Nella lingua hindi la parola “Kabaddi” vuol dire “trattenere il respiro”; in origine era un prova di addestramento militare con cui le reclute misuravano la loro forza, la loro destrezza e la loro capacità di resistenza; è iniziato poi a diventare un gioco agonistico con l’istituzione di federazioni e tornei locali; compare come semplice esibizione alle Olimpiadi di Berlino nel 1936; viene incluso ufficialmente nel programma dei Giochi Asiatici dal 1990 e da lì raggiungerà la massima fama a livello continentale – basti pensare che la Pro Kabaddi League (PKL) Indiana è diventata una delle leghe professioniste più seguite nel paese – e, in seguito, all’esplosione a livello internazionale. Dal 2010 nella disciplina, inizialmente per soli uomini, sono state introdotte le competizioni femminili.
Il Kabaddi è uno sport di contatto nel quale si affrontano due squadre da sette giocatori ciascuna, in due metà campo opposte; a turno le due squadre inviano nella metà campo avversaria un giocatore, detto “raider”, con il compito di toccare, con mani o piedi, un giocatore della squadra rivale e di tornare nella propria metà campo per marcare un punto. Nel caso in cui l’attaccante venga ripreso o placcato dalla difesa avversaria il punto andrà a quest’ultimi. Per completare l’azione i giocatori hanno a disposizione trenta secondi, ma, in origine, come d’altronde conferma il suo etimo, lo scandire del tempo offensivo era dato dal ripetere continuamente “kabaddi kabaddi kabaddi” trattenendo il fiato fino allo sfinimento.

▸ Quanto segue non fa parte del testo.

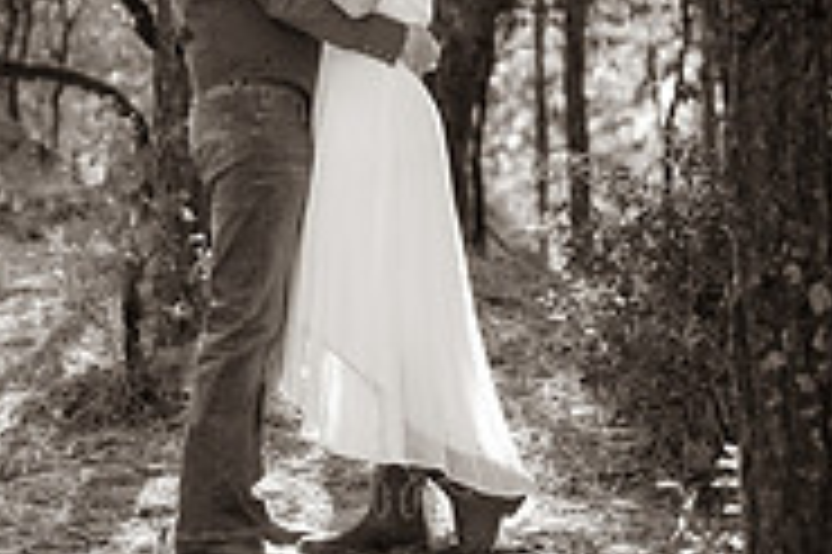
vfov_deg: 12.4
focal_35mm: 110
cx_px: 85
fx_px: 2540
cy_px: 133
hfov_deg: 18.3
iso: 100
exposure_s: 1/640
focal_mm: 35
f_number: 1.4
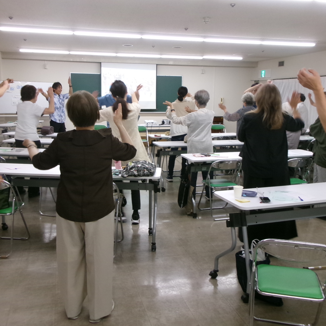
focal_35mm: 34
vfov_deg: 48.5
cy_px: 163
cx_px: 155
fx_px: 362
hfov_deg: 48.4
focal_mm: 5.1
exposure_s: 1/34
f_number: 3.9
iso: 244
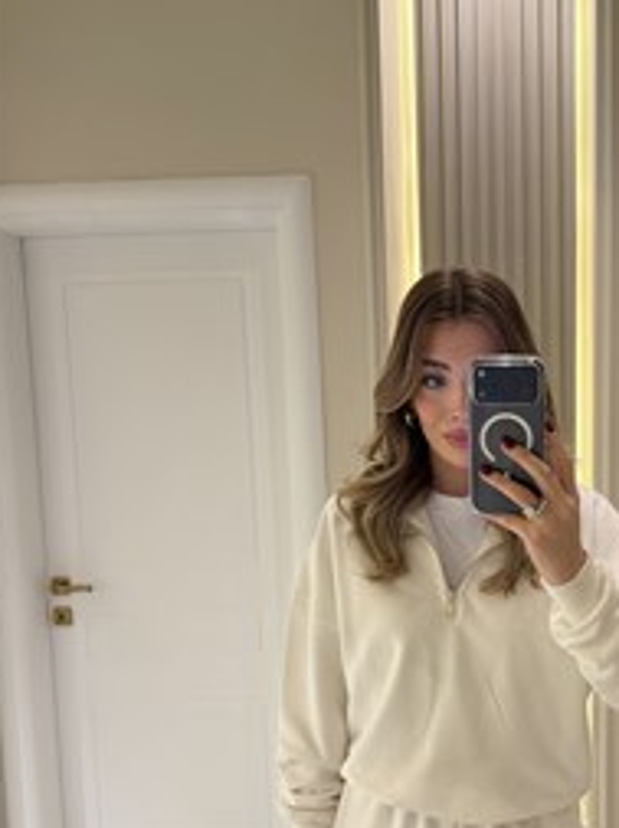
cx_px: 472
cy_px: 573
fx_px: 908
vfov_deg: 48.0
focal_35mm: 38
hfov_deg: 36.7
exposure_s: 1/50
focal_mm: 6.76
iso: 160
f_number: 1.78
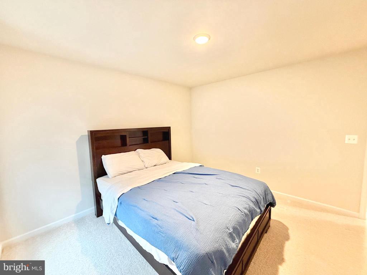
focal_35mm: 14
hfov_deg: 102.1
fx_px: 148
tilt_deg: -6.1
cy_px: 138
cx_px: 184
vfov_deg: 85.7
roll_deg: +1.5
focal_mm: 2.22
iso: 400
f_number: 2.2
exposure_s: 1/60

In Italia, seppur in numero esiguo e di certo non sotto la luce dei riflettori, esiste qualche comunità di giocatori di Kabaddi, soprattutto tra gli immigrati indiani e pakistani, che hanno importato nel nostro paese la conoscenza e la passione per questa disciplina.
Come detto all’inizio questa disciplina sicuramente continuerà a crescere col passare degli anni e conquisterà sempre più attenzione mediatica e l’interesse globale, grazie all’attrazione per la sua natura dinamica, l’interazione di squadra coinvolta e lo spirito di combattività che esso incarna. Questo sport inoltre sa allenare la capacità di pensare rapidamente per sconfiggere gli avversari, combinando velocità e potenza fisica, e anche la resistenza mentale, poiché i giocatori devono essere in grado di gestire la pressione durante il gioco.
Il Kabaddi ha un brillante futuro davanti a se.